= Challenge a =
In the mailing-list reply below, shorten the paragraph that begins "And otherwise, your code will look very similar!" and keep its main facts.

= Text segment =
* * *

[Tutor] How to parse large files

Tue Oct 27 22:32:06 EDT 2015

On Tue, Oct 27, 2015 at 2:32 PM, jarod_v6--- via Tutor <tutor at python.org> wrote:
> Hi!
> I want to reads two files and create simple  dictionary.  Input file contain more than 10000 rows
>
> diz5 = {}
> with open("tmp1.txt") as p:
>     for i in p:
>         lines = i.rstrip("\n").split("\t")
>         diz5.setdefault(lines[0],set()).add(lines[1])
>
> diz3 = {}
> with open("tmp2.txt") as p:
>     for i in p:
>         lines = i.rstrip("\n").split("\t")
>         diz3.setdefault(lines[0],set()).add(lines[1])

10000 rows today is not a lot of data, since typical computer memories
have grown quite a bit.  I get the feeling your program should be able
to handle this all in-memory.

But let's assume, for the moment, that you do need to deal with a lot
of data, where you can't hold the whole thing in memory.  Ideally,
you'd like to have access to its contents in a key/value store,
because that feels most like a Python dict.  If that's the case, then
what you're looking for is a on on-disk database.

There are several out there; one that comes standard in Python 3 is
the "dbm" module:

    https://docs.python.org/3.5/library/dbm.html

Instead of doing:

    diz5 = {}
    ...

we'd do something like this:

    with diz5 = dbm.open('diz5, 'c'):
        ...

And otherwise, your code will look very similar!  This dictionary-like
object will store its data on disk, rather than in-memory, so that it
can grow fairly large.  The other nice thing is that you can do the
dbm creation up front.  If you run your program again, you might add a
bit of logic to *reuse* the dbm that's already on disk, so that you
don't have to process your input files all over again.

Databases, too, have capacity limits, but you're unlikely to hit them
unless you're really doing something hefty.  And that's out of scope
for tutor at python.org.  :P

* * *

= Material to process =
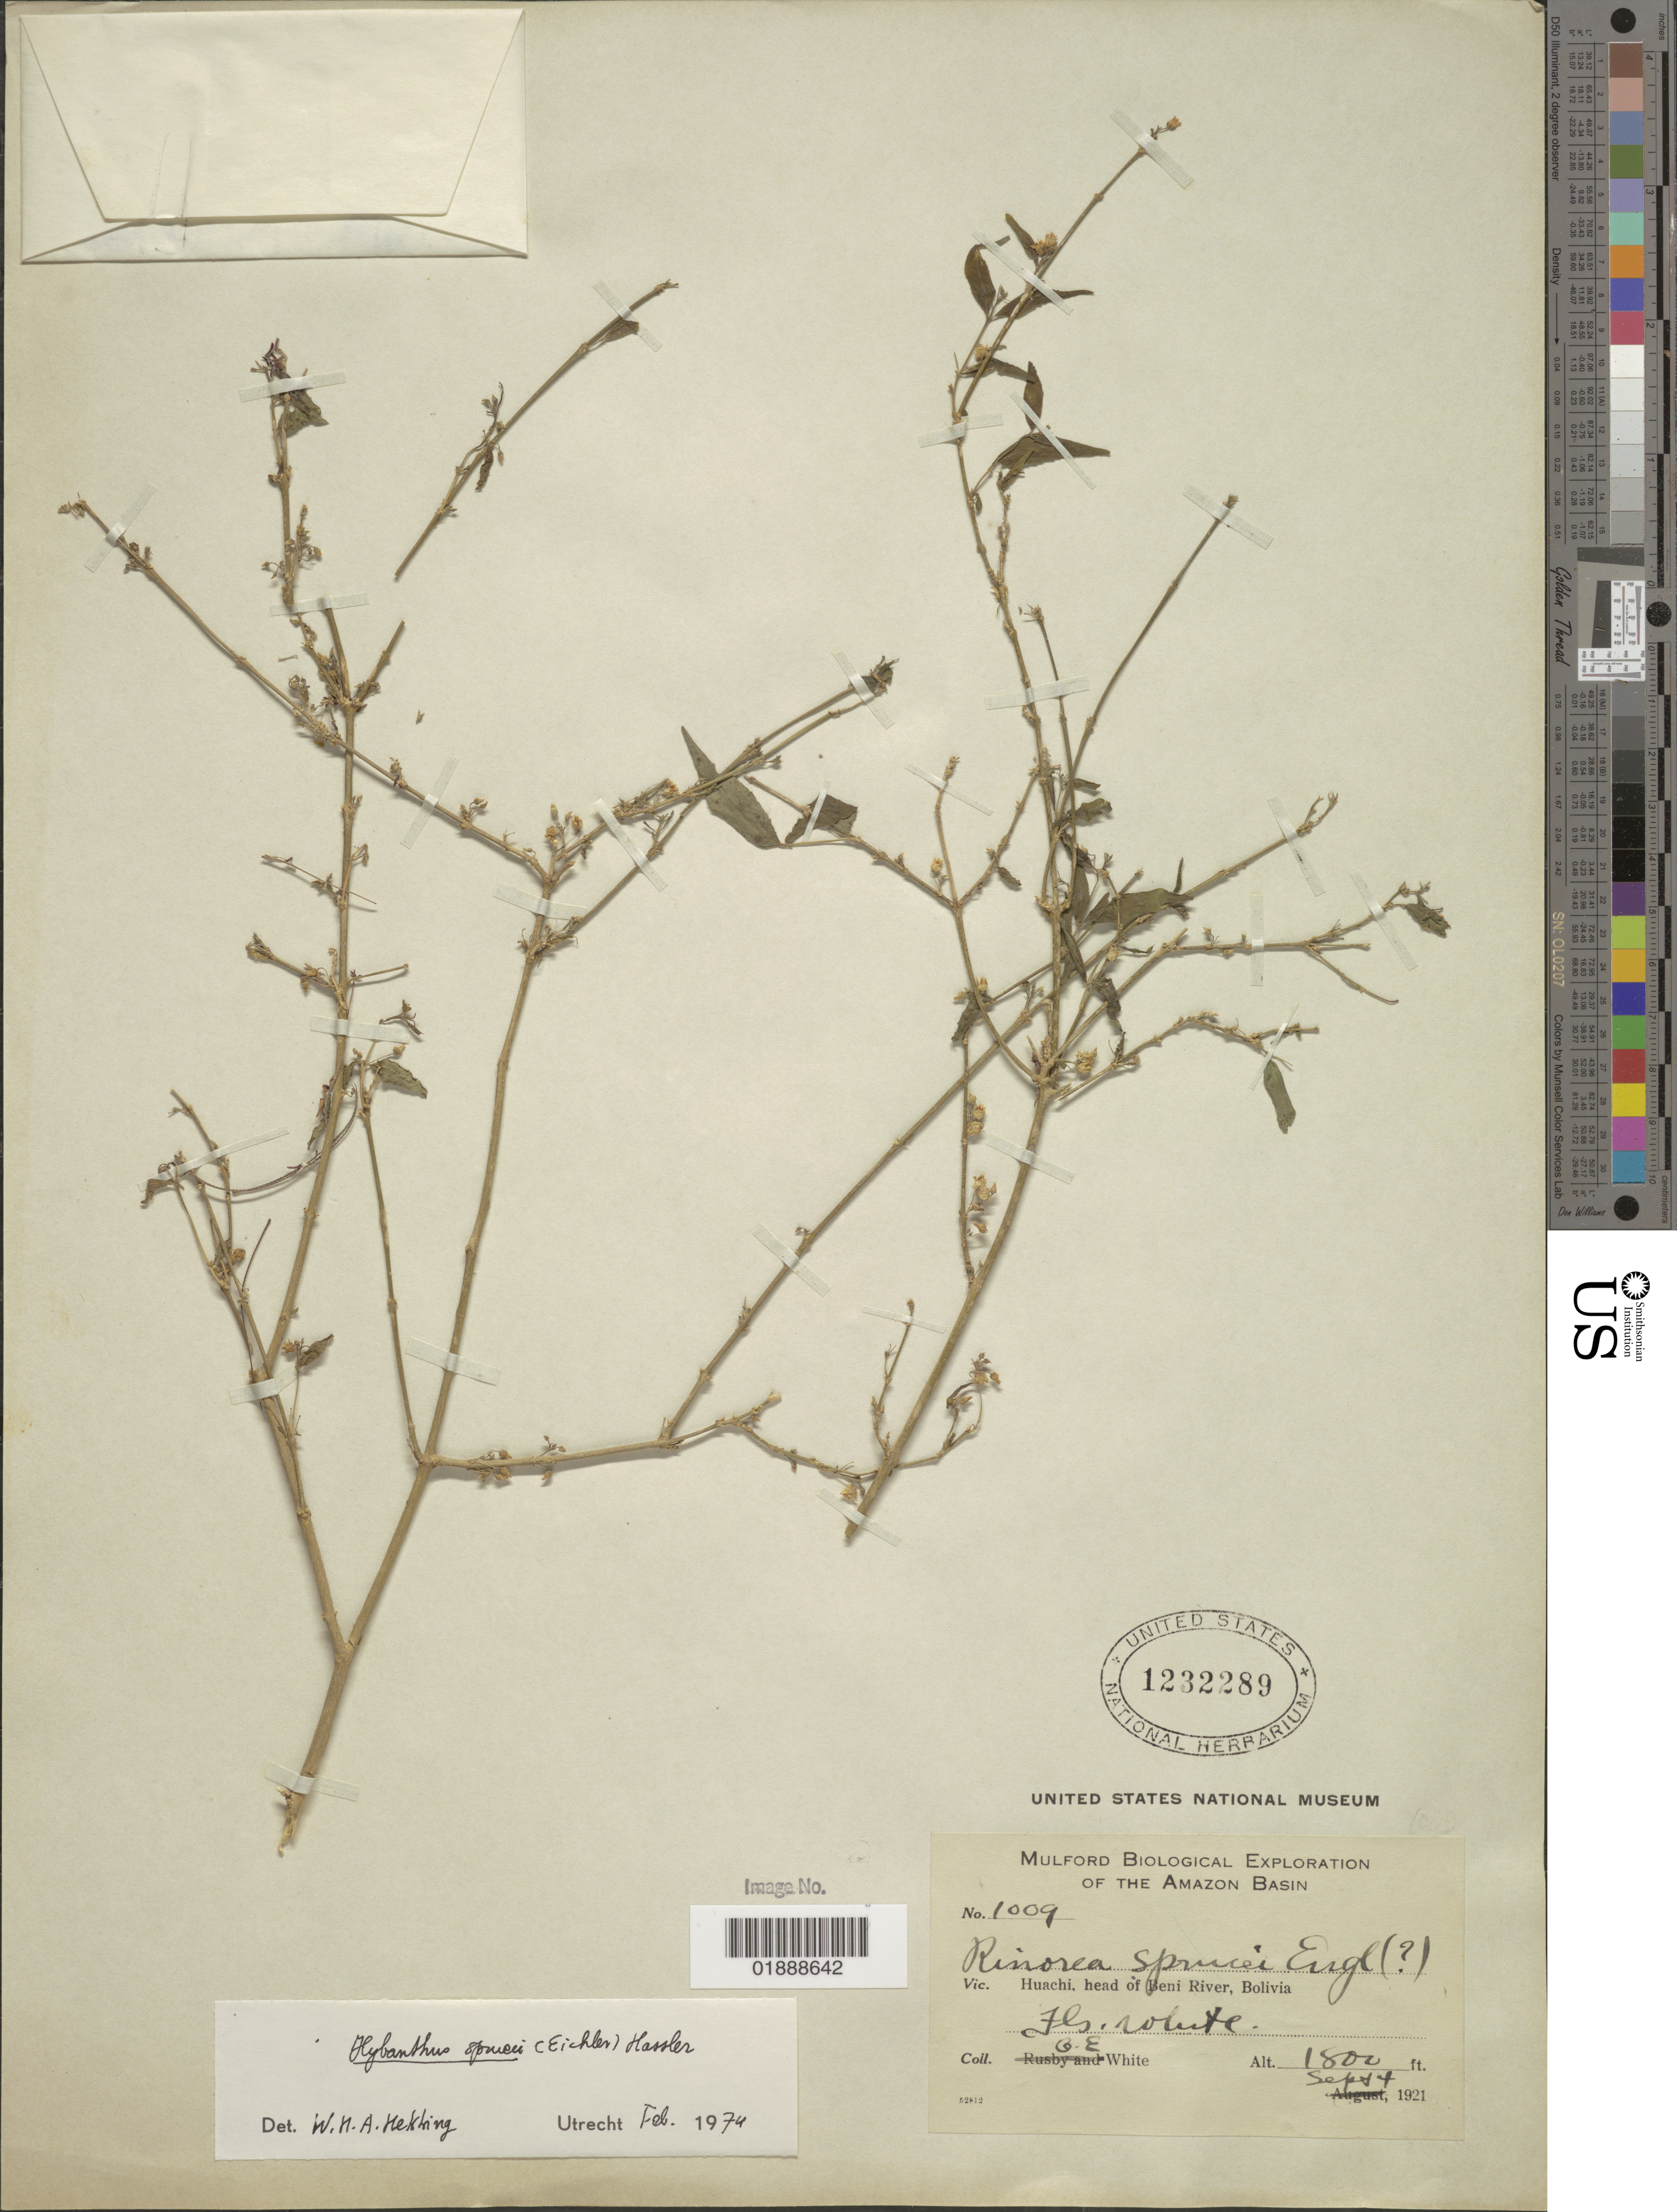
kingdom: Plantae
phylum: Tracheophyta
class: Magnoliopsida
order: Malpighiales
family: Violaceae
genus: Pombalia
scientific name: Pombalia sprucei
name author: (Eichler) Paula-Souza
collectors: O. E. White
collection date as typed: Sept 4, 1921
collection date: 1921-09-04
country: Bolivia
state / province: Beni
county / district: Iténez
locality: Huachi, head of Beni River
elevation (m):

* * *

= Challenge b =
Copy out the lines of the entries from the line holding "country: Bolivia" through the end of the entries, inclusive.

= Written reply a =
The code stays much the same. The dictionary-like object keeps its data on disk instead of in memory, so it can grow quite large. The dbm can also be created up front, and on later runs a little logic can reuse the existing dbm so the input files need not be processed again.

= Written reply b =
country: Bolivia
state / province: Beni
county / district: Iténez
locality: Huachi, head of Beni River
elevation (m):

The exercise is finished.